> Exercise description
Go through the records below and return each line that has "복지관은" in it.

> Entries supplied

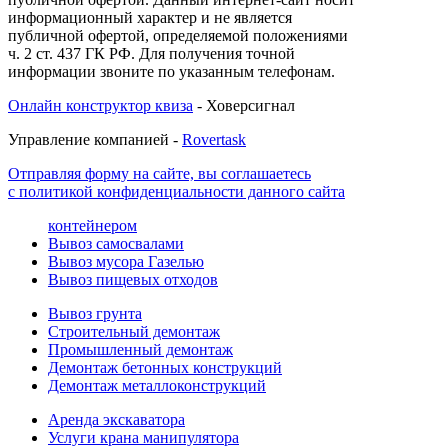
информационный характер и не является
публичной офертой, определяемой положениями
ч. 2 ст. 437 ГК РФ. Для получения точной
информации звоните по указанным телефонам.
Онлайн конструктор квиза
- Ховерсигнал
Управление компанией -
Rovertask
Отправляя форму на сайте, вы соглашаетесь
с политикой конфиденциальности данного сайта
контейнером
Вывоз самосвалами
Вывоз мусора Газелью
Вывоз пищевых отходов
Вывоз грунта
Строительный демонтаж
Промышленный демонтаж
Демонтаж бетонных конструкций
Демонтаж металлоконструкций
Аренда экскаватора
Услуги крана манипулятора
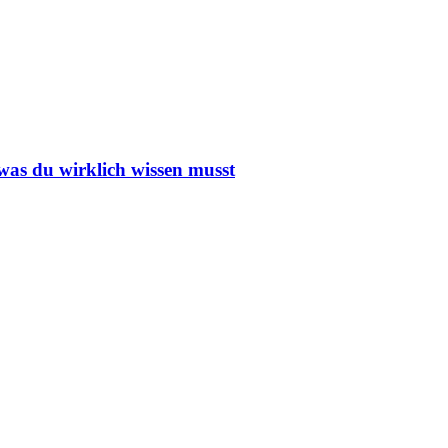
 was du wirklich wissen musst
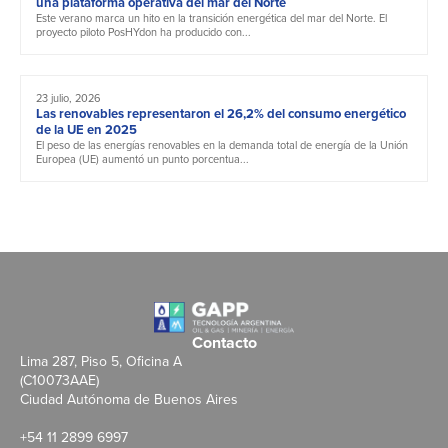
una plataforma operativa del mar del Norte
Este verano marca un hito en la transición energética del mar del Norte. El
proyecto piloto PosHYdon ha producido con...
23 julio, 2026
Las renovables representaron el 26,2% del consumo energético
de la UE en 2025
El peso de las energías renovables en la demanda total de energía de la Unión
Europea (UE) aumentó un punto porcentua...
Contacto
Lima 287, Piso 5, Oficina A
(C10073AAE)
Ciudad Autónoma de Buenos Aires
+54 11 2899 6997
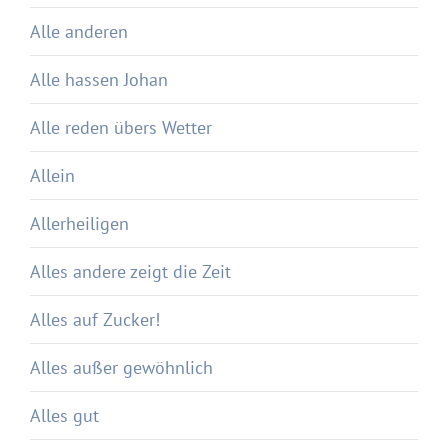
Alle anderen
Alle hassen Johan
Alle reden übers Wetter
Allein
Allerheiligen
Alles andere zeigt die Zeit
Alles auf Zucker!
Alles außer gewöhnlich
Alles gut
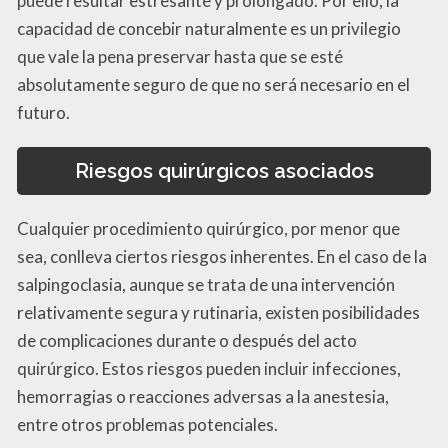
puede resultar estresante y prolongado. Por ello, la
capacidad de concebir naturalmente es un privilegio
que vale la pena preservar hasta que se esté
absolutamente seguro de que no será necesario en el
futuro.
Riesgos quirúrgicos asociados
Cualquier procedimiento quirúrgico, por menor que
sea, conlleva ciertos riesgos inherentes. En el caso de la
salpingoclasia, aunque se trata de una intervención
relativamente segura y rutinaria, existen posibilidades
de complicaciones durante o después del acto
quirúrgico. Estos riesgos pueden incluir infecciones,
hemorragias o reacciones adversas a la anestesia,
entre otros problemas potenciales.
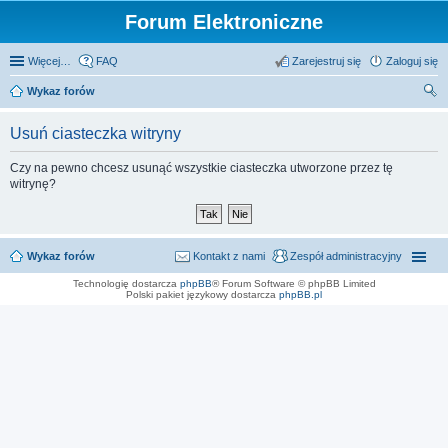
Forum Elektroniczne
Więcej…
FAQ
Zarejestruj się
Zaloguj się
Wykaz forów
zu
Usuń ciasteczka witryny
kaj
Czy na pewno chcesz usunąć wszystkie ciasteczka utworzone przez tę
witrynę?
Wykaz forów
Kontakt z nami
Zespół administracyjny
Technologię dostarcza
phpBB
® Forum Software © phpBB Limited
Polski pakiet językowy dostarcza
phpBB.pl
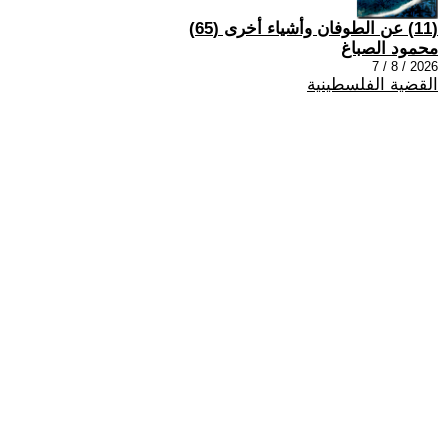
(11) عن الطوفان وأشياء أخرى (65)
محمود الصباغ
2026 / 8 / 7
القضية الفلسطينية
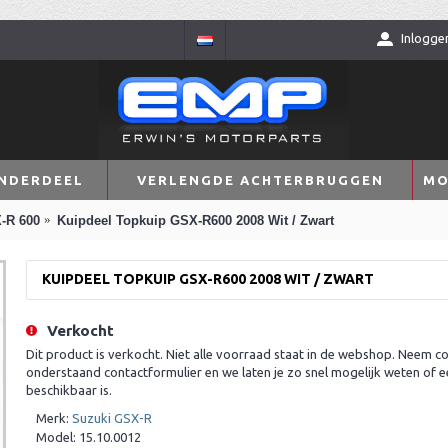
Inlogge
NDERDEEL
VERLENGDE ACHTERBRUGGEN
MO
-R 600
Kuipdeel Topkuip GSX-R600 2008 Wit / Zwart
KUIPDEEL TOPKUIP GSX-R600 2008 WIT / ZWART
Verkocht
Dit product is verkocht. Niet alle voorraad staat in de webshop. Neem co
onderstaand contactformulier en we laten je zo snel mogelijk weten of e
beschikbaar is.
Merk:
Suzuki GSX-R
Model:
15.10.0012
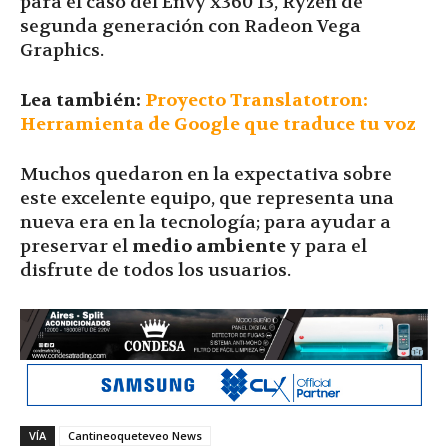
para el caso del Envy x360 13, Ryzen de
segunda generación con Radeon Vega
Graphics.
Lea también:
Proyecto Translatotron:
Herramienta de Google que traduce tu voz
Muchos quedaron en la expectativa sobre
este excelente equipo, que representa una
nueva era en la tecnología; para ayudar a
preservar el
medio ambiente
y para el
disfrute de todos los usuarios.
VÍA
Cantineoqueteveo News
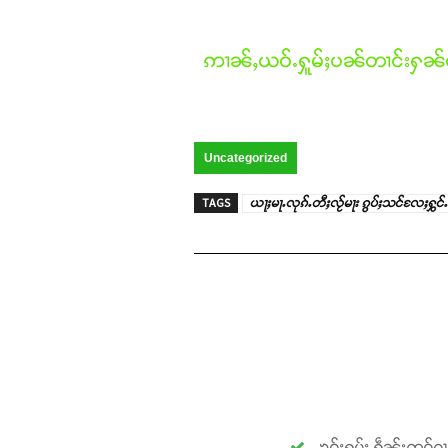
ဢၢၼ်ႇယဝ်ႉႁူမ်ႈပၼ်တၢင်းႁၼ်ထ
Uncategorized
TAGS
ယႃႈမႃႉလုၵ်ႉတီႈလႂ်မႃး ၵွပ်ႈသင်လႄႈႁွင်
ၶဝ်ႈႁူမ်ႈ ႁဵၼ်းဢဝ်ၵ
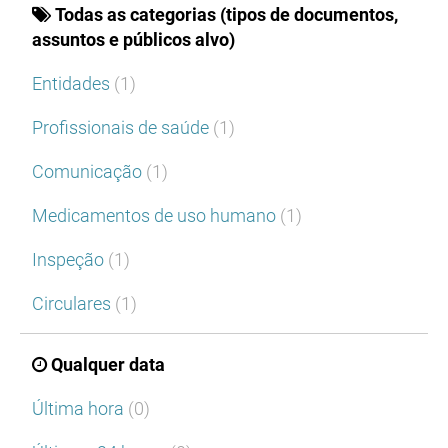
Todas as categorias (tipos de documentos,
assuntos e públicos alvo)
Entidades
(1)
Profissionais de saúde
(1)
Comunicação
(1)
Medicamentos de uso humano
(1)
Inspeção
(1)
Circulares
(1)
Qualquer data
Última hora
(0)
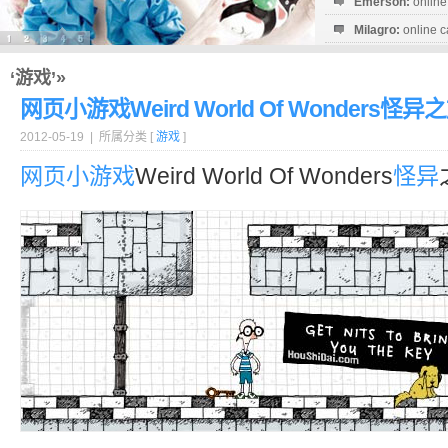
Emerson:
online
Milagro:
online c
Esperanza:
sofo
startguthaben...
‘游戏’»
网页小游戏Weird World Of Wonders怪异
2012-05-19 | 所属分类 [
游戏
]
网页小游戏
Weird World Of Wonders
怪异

---

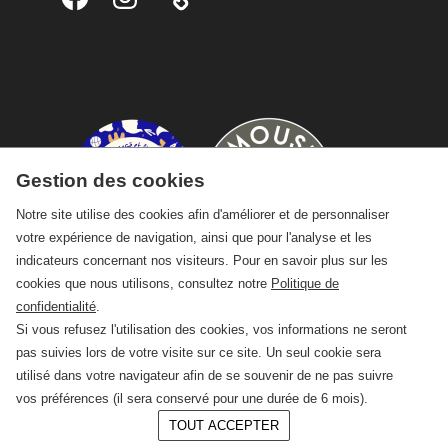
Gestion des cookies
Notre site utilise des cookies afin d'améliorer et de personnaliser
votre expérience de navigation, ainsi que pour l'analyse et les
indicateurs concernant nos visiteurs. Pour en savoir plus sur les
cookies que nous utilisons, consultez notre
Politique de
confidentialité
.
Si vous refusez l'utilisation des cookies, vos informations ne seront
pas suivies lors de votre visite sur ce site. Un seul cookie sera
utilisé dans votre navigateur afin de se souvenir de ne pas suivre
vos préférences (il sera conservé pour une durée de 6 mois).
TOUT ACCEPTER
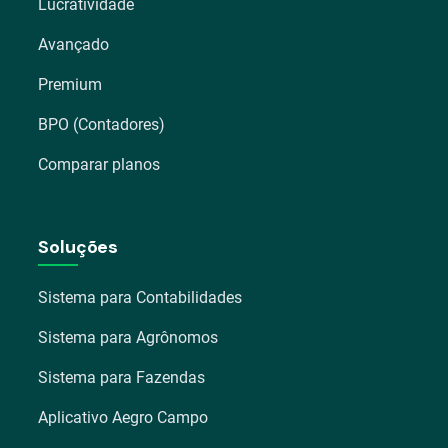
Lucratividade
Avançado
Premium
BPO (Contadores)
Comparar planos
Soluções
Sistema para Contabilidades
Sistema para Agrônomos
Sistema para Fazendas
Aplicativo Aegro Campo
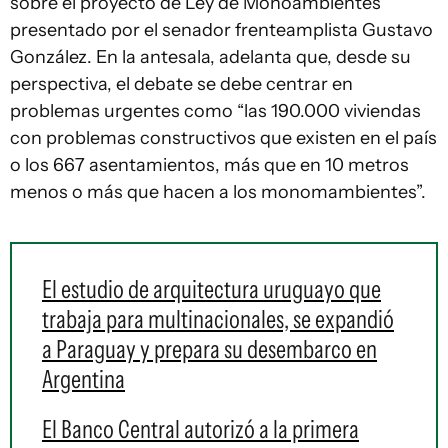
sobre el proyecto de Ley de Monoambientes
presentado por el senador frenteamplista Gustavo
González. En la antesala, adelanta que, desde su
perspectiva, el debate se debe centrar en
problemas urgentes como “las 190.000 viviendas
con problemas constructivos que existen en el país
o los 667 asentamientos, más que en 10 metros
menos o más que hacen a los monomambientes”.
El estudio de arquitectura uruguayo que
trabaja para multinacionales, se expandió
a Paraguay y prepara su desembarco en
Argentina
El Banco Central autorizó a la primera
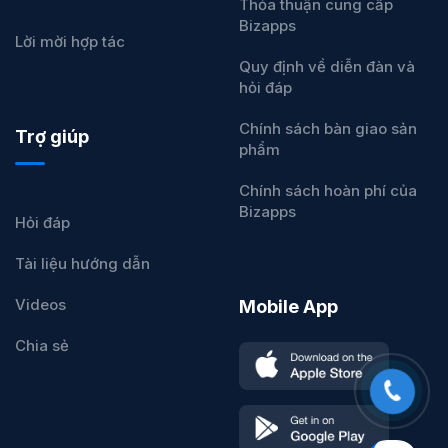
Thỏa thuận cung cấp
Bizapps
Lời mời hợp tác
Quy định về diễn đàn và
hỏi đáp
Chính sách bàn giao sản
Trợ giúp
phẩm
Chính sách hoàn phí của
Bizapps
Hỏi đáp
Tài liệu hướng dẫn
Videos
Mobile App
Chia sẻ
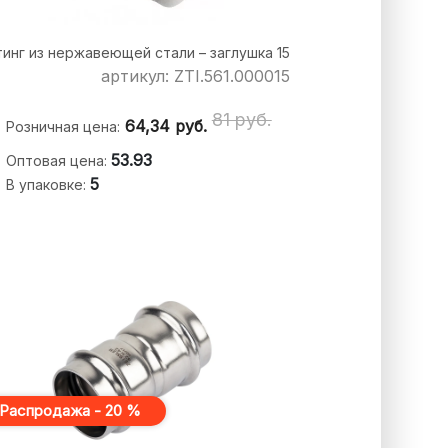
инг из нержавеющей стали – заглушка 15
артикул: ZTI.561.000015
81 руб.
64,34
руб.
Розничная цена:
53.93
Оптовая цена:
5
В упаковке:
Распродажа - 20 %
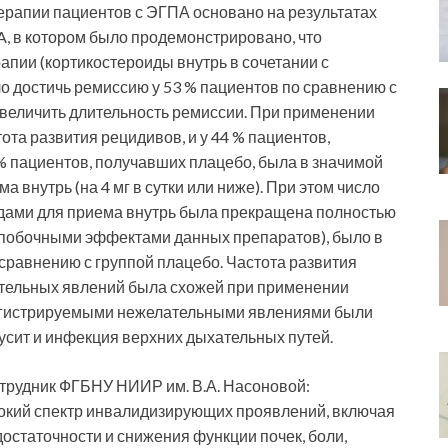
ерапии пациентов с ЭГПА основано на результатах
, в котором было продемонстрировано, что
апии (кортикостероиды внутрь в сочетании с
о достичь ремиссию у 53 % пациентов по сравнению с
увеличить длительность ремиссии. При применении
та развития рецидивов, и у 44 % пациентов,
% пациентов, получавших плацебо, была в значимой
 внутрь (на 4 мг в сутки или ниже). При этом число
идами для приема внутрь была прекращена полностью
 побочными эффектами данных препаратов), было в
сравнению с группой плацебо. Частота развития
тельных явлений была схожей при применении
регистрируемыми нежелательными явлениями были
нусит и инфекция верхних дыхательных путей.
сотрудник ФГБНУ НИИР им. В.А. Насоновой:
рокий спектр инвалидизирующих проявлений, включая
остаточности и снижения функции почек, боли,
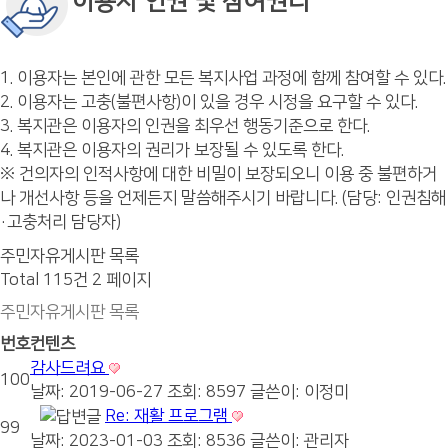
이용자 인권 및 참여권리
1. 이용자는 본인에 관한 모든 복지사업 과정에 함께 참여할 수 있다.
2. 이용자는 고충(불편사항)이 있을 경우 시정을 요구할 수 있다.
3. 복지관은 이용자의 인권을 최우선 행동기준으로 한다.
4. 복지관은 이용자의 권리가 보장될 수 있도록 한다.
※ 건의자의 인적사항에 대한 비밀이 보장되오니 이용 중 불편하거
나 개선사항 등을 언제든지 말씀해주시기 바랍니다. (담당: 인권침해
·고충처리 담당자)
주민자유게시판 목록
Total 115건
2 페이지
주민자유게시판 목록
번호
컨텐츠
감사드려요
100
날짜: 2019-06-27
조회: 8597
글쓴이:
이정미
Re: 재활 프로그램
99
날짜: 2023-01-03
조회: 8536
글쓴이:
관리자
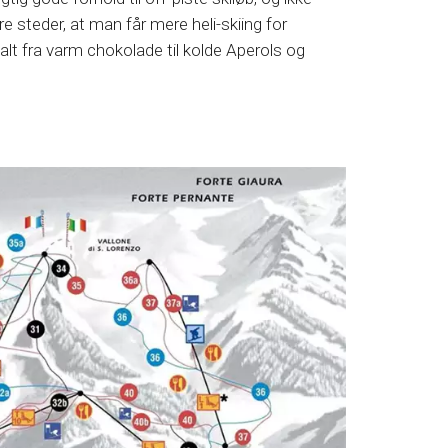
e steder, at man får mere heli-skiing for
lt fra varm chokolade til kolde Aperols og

==

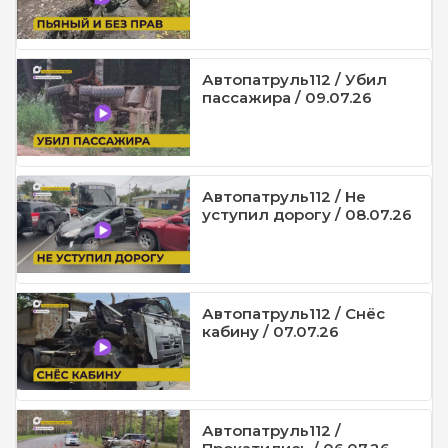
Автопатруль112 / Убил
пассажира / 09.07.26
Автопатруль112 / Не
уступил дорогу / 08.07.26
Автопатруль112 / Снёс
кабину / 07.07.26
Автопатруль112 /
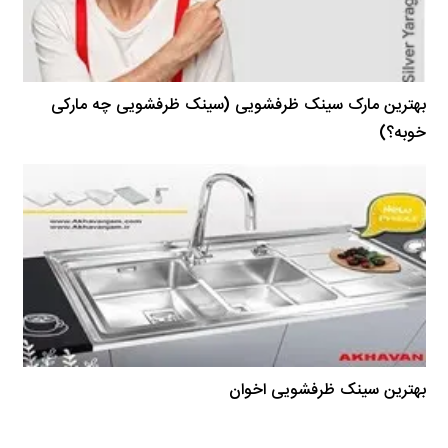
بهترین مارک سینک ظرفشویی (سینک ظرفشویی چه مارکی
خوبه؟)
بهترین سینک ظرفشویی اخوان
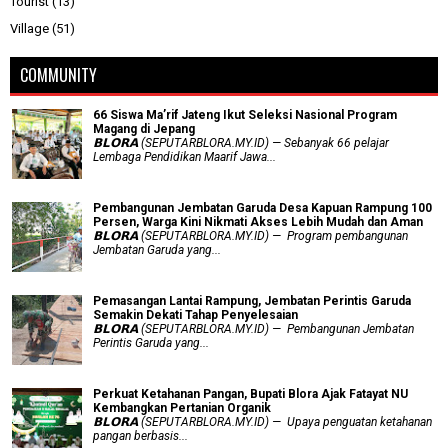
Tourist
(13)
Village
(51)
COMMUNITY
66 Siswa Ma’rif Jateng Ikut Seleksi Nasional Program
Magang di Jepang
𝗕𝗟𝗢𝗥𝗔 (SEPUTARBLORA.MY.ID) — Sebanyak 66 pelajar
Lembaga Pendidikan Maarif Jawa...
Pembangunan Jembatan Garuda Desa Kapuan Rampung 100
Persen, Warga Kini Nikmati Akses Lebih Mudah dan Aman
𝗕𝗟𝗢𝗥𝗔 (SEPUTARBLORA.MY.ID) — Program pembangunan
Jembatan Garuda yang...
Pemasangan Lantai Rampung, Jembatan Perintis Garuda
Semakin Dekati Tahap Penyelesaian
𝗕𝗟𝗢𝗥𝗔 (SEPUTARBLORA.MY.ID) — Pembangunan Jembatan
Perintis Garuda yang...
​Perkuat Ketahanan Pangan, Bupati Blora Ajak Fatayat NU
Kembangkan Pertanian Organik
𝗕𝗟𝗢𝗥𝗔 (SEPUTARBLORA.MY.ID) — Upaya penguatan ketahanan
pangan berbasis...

> Reply to the task
3. 복지관은 이용자의 인권을 최우선 행동기준으로 한다.
4. 복지관은 이용자의 권리가 보장될 수 있도록 한다.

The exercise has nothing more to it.